[Items from a data source]

++++

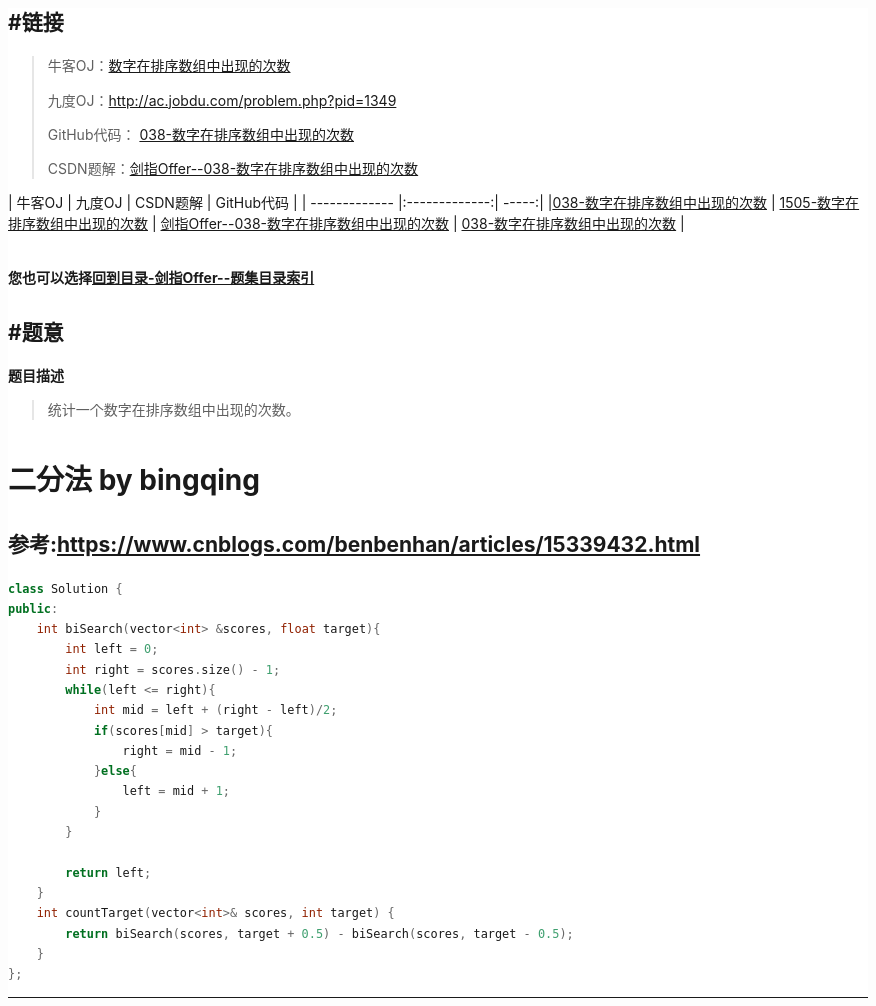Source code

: #链接
-------
>牛客OJ：[数字在排序数组中出现的次数](http://www.nowcoder.com/practice/70610bf967994b22bb1c26f9ae901fa2?tpId=13&tqId=11190&rp=2&ru=%2Fta%2Fcoding-interviews&qru=%2Fta%2Fcoding-interviews%2Fquestion-ranking)
>
>九度OJ：http://ac.jobdu.com/problem.php?pid=1349
>
>GitHub代码： [038-数字在排序数组中出现的次数](https://github.com/gatieme/CodingInterviews/tree/master/038-数字在排序数组中出现的次数)
>
>CSDN题解：[剑指Offer--038-数字在排序数组中出现的次数](http://blog.csdn.net/gatieme/article/details/51335323)


| 牛客OJ | 九度OJ | CSDN题解 | GitHub代码 |
| ------------- |:-------------:| -----:|
|[038-数字在排序数组中出现的次数](http://www.nowcoder.com/practice/70610bf967994b22bb1c26f9ae901fa2?tpId=13&tqId=11190&rp=2&ru=%2Fta%2Fcoding-interviews&qru=%2Fta%2Fcoding-interviews%2Fquestion-ranking) | [1505-数字在排序数组中出现的次数](http://ac.jobdu.com/problem.php?pid=1349) | [剑指Offer--038-数字在排序数组中出现的次数](http://blog.csdn.net/gatieme/article/details/51335323) | [038-数字在排序数组中出现的次数](https://github.com/gatieme/CodingInterviews/tree/master/038-数字在排序数组中出现的次数) |


<br>**您也可以选择[回到目录-剑指Offer--题集目录索引](http://blog.csdn.net/gatieme/article/details/51916802)**




#题意
-------

**题目描述**

>统计一个数字在排序数组中出现的次数。

# 二分法 by bingqing
参考:https://www.cnblogs.com/benbenhan/articles/15339432.html
-------
```cpp
class Solution {
public:
	int biSearch(vector<int> &scores, float target){
		int left = 0;
		int right = scores.size() - 1;
		while(left <= right){
			int mid = left + (right - left)/2;
			if(scores[mid] > target){
				right = mid - 1;
			}else{
				left = mid + 1;
			}
		}
		
		return left;
	}
    int countTarget(vector<int>& scores, int target) {
        return biSearch(scores, target + 0.5) - biSearch(scores, target - 0.5);
    }
};
```
-------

++++

Task to complete - Reproduce the records above exactly, leaving out every picture they contain.

Response area -
Source code

: #链接
-------
>牛客OJ：[数字在排序数组中出现的次数](http://www.nowcoder.com/practice/70610bf967994b22bb1c26f9ae901fa2?tpId=13&tqId=11190&rp=2&ru=%2Fta%2Fcoding-interviews&qru=%2Fta%2Fcoding-interviews%2Fquestion-ranking)
>
>九度OJ：http://ac.jobdu.com/problem.php?pid=1349
>
>GitHub代码： [038-数字在排序数组中出现的次数](https://github.com/gatieme/CodingInterviews/tree/master/038-数字在排序数组中出现的次数)
>
>CSDN题解：[剑指Offer--038-数字在排序数组中出现的次数](http://blog.csdn.net/gatieme/article/details/51335323)


| 牛客OJ | 九度OJ | CSDN题解 | GitHub代码 |
| ------------- |:-------------:| -----:|
|[038-数字在排序数组中出现的次数](http://www.nowcoder.com/practice/70610bf967994b22bb1c26f9ae901fa2?tpId=13&tqId=11190&rp=2&ru=%2Fta%2Fcoding-interviews&qru=%2Fta%2Fcoding-interviews%2Fquestion-ranking) | [1505-数字在排序数组中出现的次数](http://ac.jobdu.com/problem.php?pid=1349) | [剑指Offer--038-数字在排序数组中出现的次数](http://blog.csdn.net/gatieme/article/details/51335323) | [038-数字在排序数组中出现的次数](https://github.com/gatieme/CodingInterviews/tree/master/038-数字在排序数组中出现的次数) |


<br>**您也可以选择[回到目录-剑指Offer--题集目录索引](http://blog.csdn.net/gatieme/article/details/51916802)**




#题意
-------

**题目描述**

>统计一个数字在排序数组中出现的次数。

# 二分法 by bingqing
参考:https://www.cnblogs.com/benbenhan/articles/15339432.html
-------
```cpp
class Solution {
public:
	int biSearch(vector<int> &scores, float target){
		int left = 0;
		int right = scores.size() - 1;
		while(left <= right){
			int mid = left + (right - left)/2;
			if(scores[mid] > target){
				right = mid - 1;
			}else{
				left = mid + 1;
			}
		}
		
		return left;
	}
    int countTarget(vector<int>& scores, int target) {
        return biSearch(scores, target + 0.5) - biSearch(scores, target - 0.5);
    }
};
```
-------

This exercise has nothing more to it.